I am the author of jquery-CSV, the only javascript based, fully RFC-compliant, CSV parser in the world. I have spent months tackling this problem, speaking with many intelligent people, and trying a ton if different implementations including 3 full rewrites of the core parser engine.
tl;dr - Moral of the story, PCRE alone sucks for parsing anything but the most simple and strict regular (Ie Type-III) grammars. Albeit, it's useful for tokenizing terminal and non-terminal strings.
Best Answer
Regexs work great for lexing / tokenization.
TL;DR
Using regular expressions to tokenize is entirely appropriate. The default approach, really. As for efficiency, regexs traditionally map directly to finite state machines. They're about as simple and efficient as you can get for syntax definitions of any generality whatsoever.

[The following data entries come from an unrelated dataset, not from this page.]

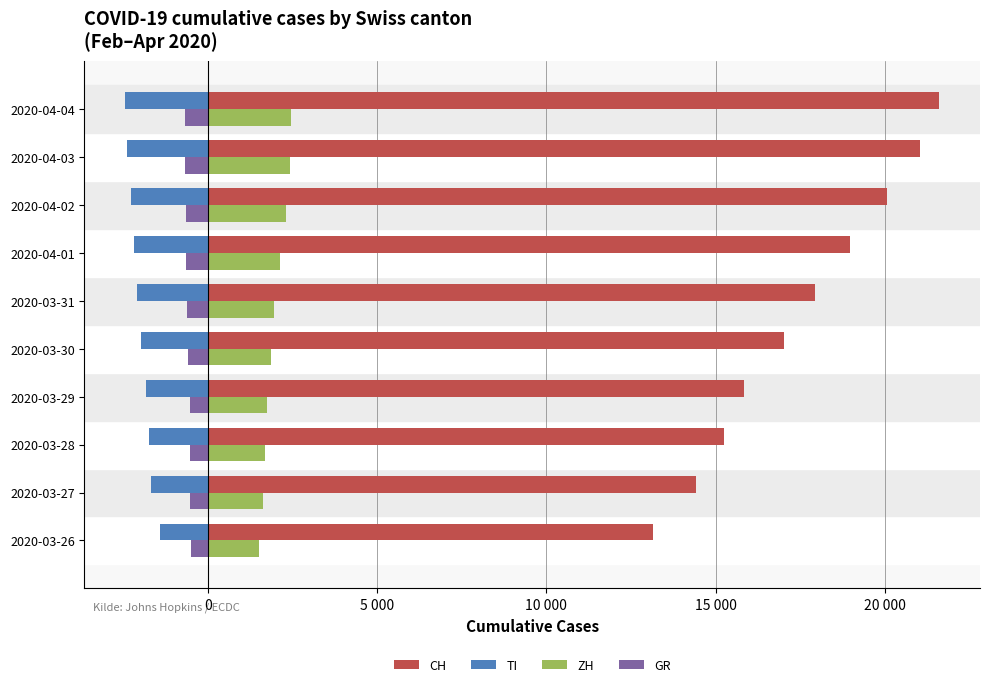

What are all the series names shown in the legend?

CH, TI, ZH, GR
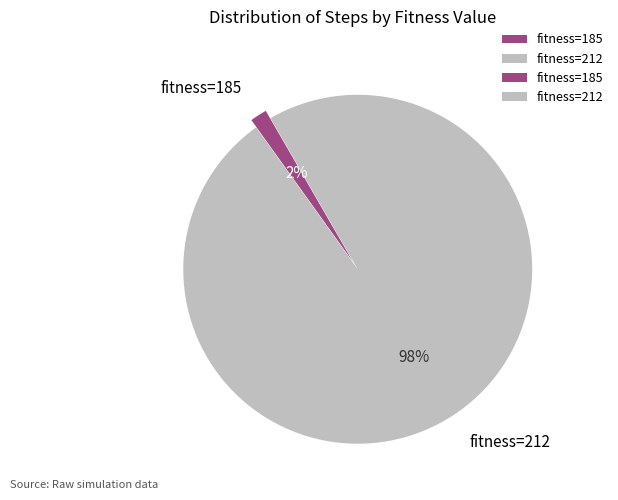

Which slice represents more than half of the pie?

fitness=212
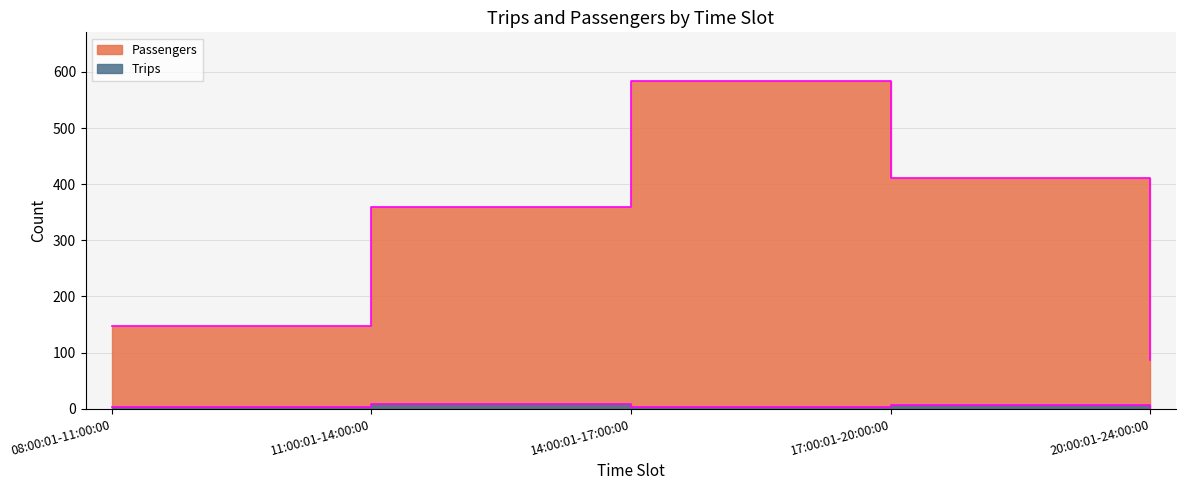

Between 11:00:01-14:00:00 and 17:00:01-20:00:00, which series saw the biggest shift?

Passengers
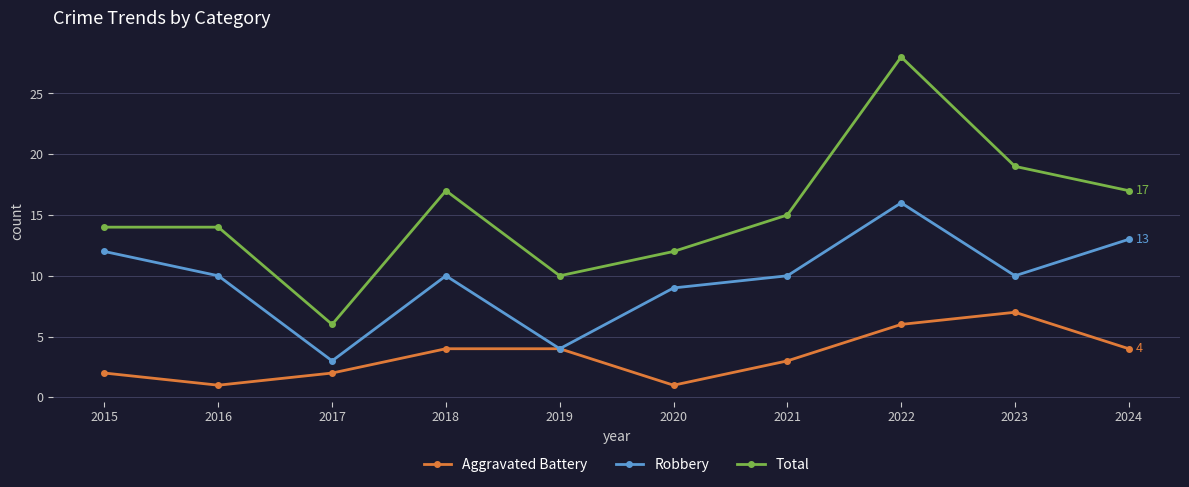

Reading left to right, transcribe all the data shown in this chart.

Aggravated Battery: 2	1	2	4	4	1	3	6	7	4
Robbery: 12	10	3	10	4	9	10	16	10	13
Total: 14	14	6	17	10	12	15	28	19	17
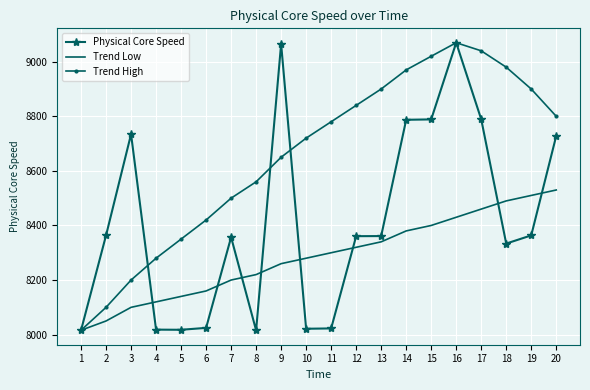

What is the total value across all series at 12?

25520.8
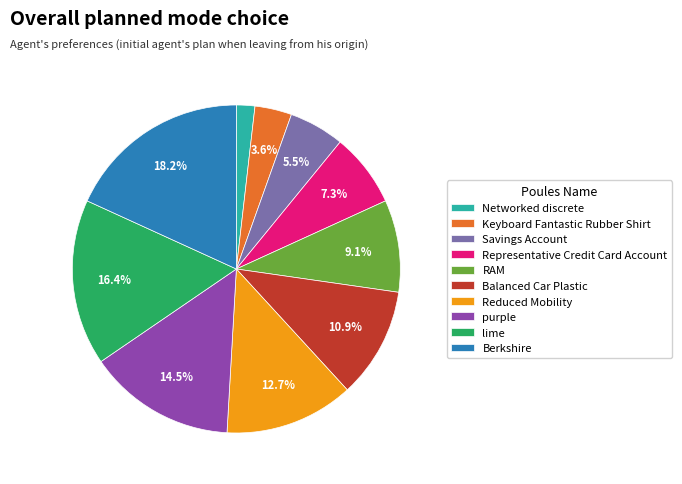

What is the total percentage of Keyboard Fantastic Rubber Shirt and lime?

20.0%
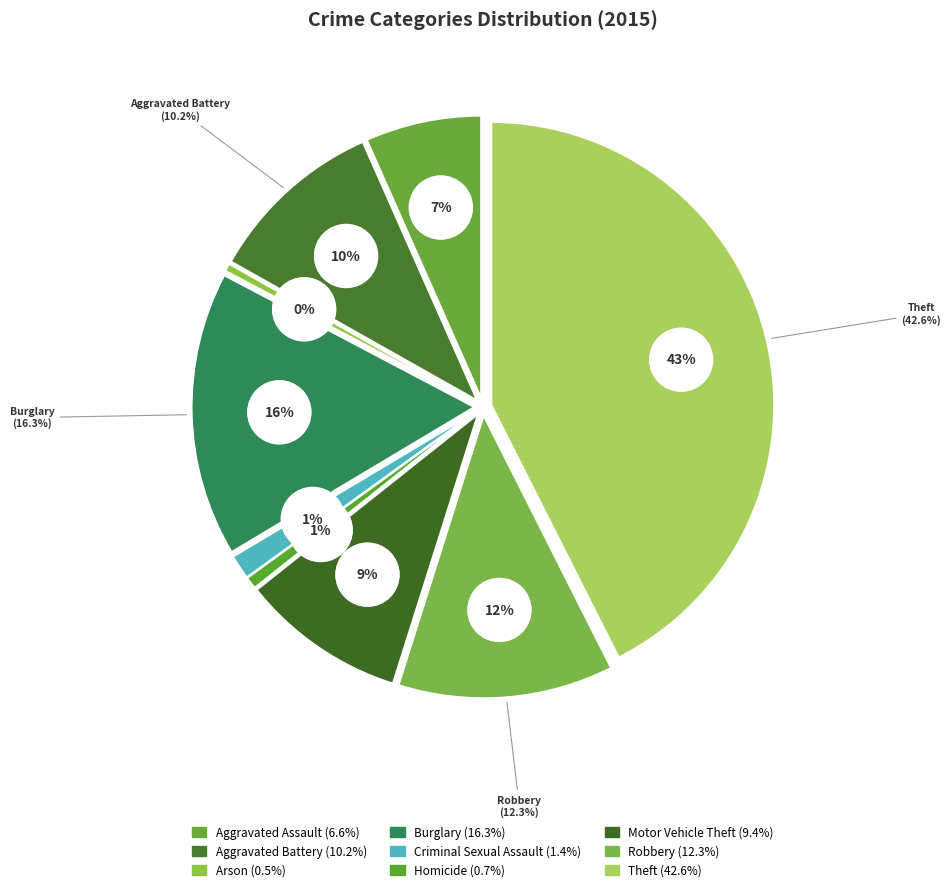

Does any single category account for the majority?

No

Modern regex engines aren't pure mathematical FSM implementations, having been extended with features like look-ahead, look-behind, and backtracking. But they have a strong theoretical foundation, and in practice are highly optimized and extremely well vetted.
Much of the last fifty-plus years' of computer language parsing boils down to finding techniques to detangle the process and make it practical. Divide and conquer / layering is common. Thus the idea of splitting the language understanding problem into a "lexing" lower level and "parsing" upper level.
The same with finding strength-reducing approaches like using only subsets of context-free and ambiguity-free grammars. Pascal was limited to what could be parsed recursive-descent, and Python is famously restricted to LL(1). There are whole alphabet soups of LL, LR, SLR, LALR, etc. language grammars / parser families. Almost all implemented language designs are carefully constrained by the parsing techniques they use. Perl is the only major language I can think of that isn't so constrained. This dance is described in the "Dragon book(s)" that were the most common "how to language" textbooks for generations.
The strict lexing/parsing split and 'use only subsets of unambiguous, context-free grammars' rules are softening. Lexical understanding is now sometimes not split off as an entirely different layer, and most systems have enough CPU power and memory to make that feasible. Another answer mentioned PEG parsers. That starts to break the orthodoxy of language families. Even wider afield you can see renewed interest in more general parsers/grammars like the Earley parser which go beyond the limited look-aheads of the LL/LR aristocracies. Recent implementations and refinements (e.g. Marpa) show that, on modern hardware, there really is no barrier to generalized parsing.
All that said, however, infinite freedom (or even much greater freedom) is not necessarily a good thing. The mechanical, practical, and technique restrictions of any art form--writing, painting, sculpting, film-making, coding, etc.--often require a discipline of approach that is useful beyond matching available implementation techniques. Would Python, for instance, be greatly improved by generalizing beyond LL(1) parsing? It's not clear that it would. Sure there are a few unfortunate inconsistencies and limitations, and it needs that significant whitespace. But it also stays clean and consistent, across a vast number of developers and uses, partially as a result of those restrictions. Don't do the language equivalent of what happened when different type faces, sizes, colors, background colors, variations, and decorations became widely available in word processors and email. Don't use all the options profusely and indiscriminately. That's not good design.
So while large generality and even ambiguity are now open to you as you implement your toy language, and while you can certainly use one of the newly fashionable PEG or Earley approaches, unless you're writing something mimicking natural human language, you probably don't need to. Standard lexing and parsing approaches would suffice. Or, long story short, regexs are fine.